Los ocho meses largos transcurridos, sin embargo, han tenido un cierto coste de oportunidad. Hubiera dado tiempo para estudiar en profundidad si el diseño actual del SMI se corresponde con una sociedad económica muy compleja que, además, está articulada en territorios muy diferentes. Como le gusta decir al presidente de la CEOE, 1.000 euros no son lo mismo en Extremadura que en Madrid, lo que explica que muchos expertos han propuesto tener en cuenta la capacidad de compra. Es decir, una especie de SMI ‘a la carta’ en función del poder adquisitivo de los territorios, lo que incluso podría favorecer una cierta convergencia entre regiones, ya que las más ‘baratas’ podrían tener una ventaja competitiva respecto de las más caras, como sucede en el comercio global. La cara amarga es que sus habitantes estarían condenados a ser más pobres que el resto, lo que rompería la cohesión territorial.
No solo eso. En algunos países, y para no penalizar a los más jóvenes, cuya inserción laboral es más difícil, el salario mínimo de entrada es menor, pero cumplida una cierta antigüedad en la empresa se normaliza. En España, hasta el final de los años noventa, se discriminaba por la edad (hasta los 18 años se cobraba menos), pero entonces se cambió la ley, lo que para algunos especialistas puede explicar, en parte, las altas tasas de empleo juvenil. La negociación colectiva está, precisamente, para resolver estos desajustes.
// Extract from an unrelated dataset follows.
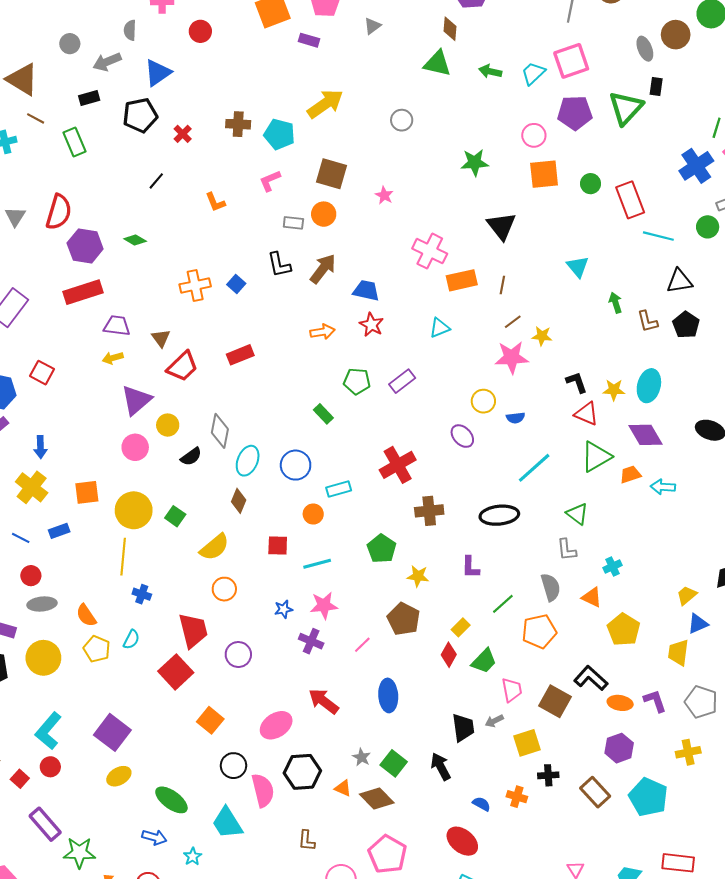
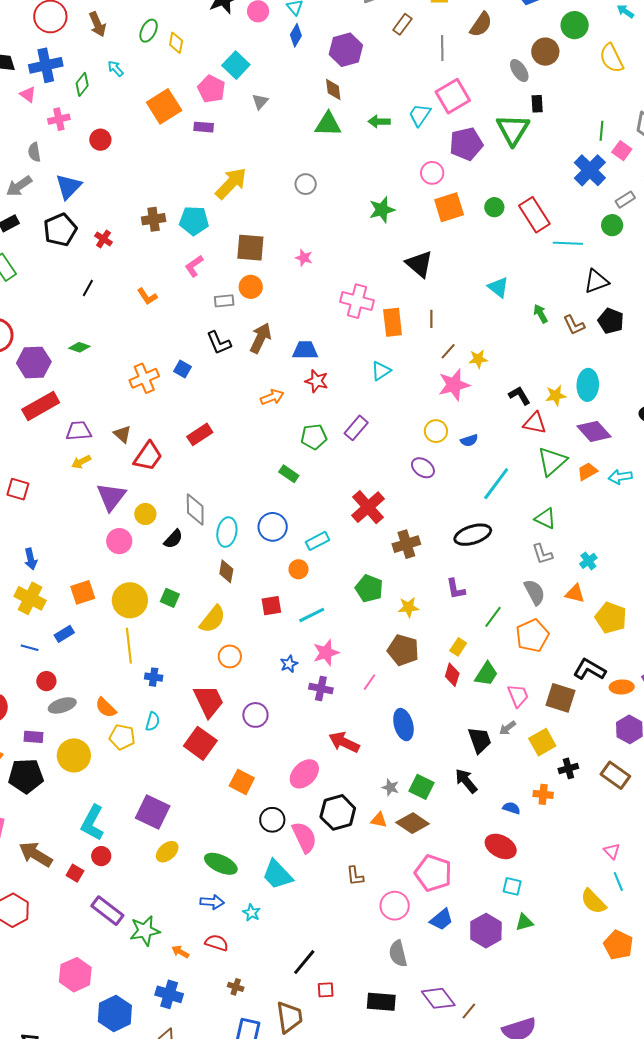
orange rectangle: (462, 280) -> (393, 322), turned -72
España, hay que recordarlo, ratificó el convenio de la OIT sobre salarios mínimos en abril de 1930, no fue un invento del franquismo, como muchos creen, lo que da idea de que se trata de un asunto que viene de lejos. En los últimos años, incluso, algunos países como Reino Unido, Alemania o Irlanda se han incorporado a la lista, inaugurada por Nueva Zelanda hace más de un siglo. Países de larga tradición liberal y de desregulaciones en el mercado laboral, como EEUU, también lo tienen. Pero lo adaptan en función de las circunstancias económicas. No es el caso de España, con un diseño de SMI completamente obsoleto.